Our tech team is always looking for solutions to our partners’ tech challenges. When we are working with complex websites, we need a way to manage the various code repositories for these sites. This presents an issue because not all the code repositories we work with are public. Some are proprietary or owned by a government entity and need to be kept private. Also, not all code packages we work with are stored using the same tools. This is where Satis comes in. If you’re looking for a simple static repository to store your code, Satis is your answer. 

The basics of a Composer repository

Most open-source developers take advantage of the code, libraries, and packages that are publically contributed, shared, and reused across a vast online, virtual community. We know code can be shared and collaborated on via a Version Control System (VCS) like Git. But when things get more complicated, a package source and a dependency manager like Composer helps to expand the reach and make the process of managing the code more efficient and effective.
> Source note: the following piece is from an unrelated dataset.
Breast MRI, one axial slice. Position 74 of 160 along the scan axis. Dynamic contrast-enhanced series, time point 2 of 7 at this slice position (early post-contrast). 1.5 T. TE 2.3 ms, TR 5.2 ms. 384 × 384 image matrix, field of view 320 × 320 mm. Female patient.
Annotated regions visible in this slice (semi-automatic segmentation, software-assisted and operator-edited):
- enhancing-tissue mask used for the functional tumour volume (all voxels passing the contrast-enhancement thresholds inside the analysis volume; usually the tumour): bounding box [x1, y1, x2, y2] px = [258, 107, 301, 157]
Thus, making it easier for website managers to ensure that their website is operating smoothly and engaging users with content without hiccups or slowing down load times.

To understand what Satis is and how it can be utilized, it is helpful to understand the ecosystem in which it lives. A package source is a version controlled code repository that consists of a list of code packages and their corresponding versions. A well-known package source is Packagist, which is a repository of metadata about PHP and PHP-related projects. Packagist aggregates public, open source PHP packages that are installable with Composer. 

Composer is a tool for managing those PHP packages and their dependencies. In a project’s Composer file, a developer can declare the libraries and packages that the project uses and what source repositories they are located in. With one command, Composer will automatically install and update the packages and their related dependencies for you.

By default, only the Packagist repository is registered in Composer. However, you can register other repositories with your project by declaring them in your project’s Composer file. For example, Drupal.org provides its own repository of Composer metadata for Drupal projects. When working with Drupal 8, we add the Drupal package source repository, “https://packages.drupal.org/8”, to our project’s Composer file in order to manage the Drupal modules and dependencies needed for our site. 

We can add as many repositories to our Composer file as we want. However, it’s important to note that there are different types of repositories that can be used by Composer. Not all repositories are set up so that their packages are installable by Composer. A repository that is setup so that it’s packages are installable by Composer is sometimes referred to as a “Composer repository”. 

Where Satis comes in

Forum One manages a suite of 11 Drupal websites for a government agency. Recently, we collaborated with them to start the process of migrating those sites to a new technology stack with a new Drupal 8 installation profile created by the agency. The website profile consists of more than a dozen custom modules, a “base-profile” for configuration used by all sites on the platform, and a Drupal 8 distribution that contains site-specific customizations. All of this code is managed by a static Composer repository to streamline the installation, update, and deployment processes not only for the sites but for an additional number of related agency sites. That’s where Satis comes in. Satis can be used to generate a private “Composer repository.” 

Satis hosts the Composer metadata of your private packages and provides the interface for managing the packages with Composer. Satis aggregates all your private repositories into a single JSON file, and most importantly, automates the build of that file by taking into account updates to the registered repositories. Without an automated solution, you’d have to edit your packages.json file every time you add a new version to one of your repositories, and even worse, every time you add a new set of commits to any version. 

“Private Packagist” is the only other well-known option that automates the builds of your packages.json file. Unlike Satis, it is a paid-for service which allows you to manage your own private Composer repository with per-user authentication, team management and integration in version control systems. For now, Satis is serving the needs of our private Composer repository for our government partners.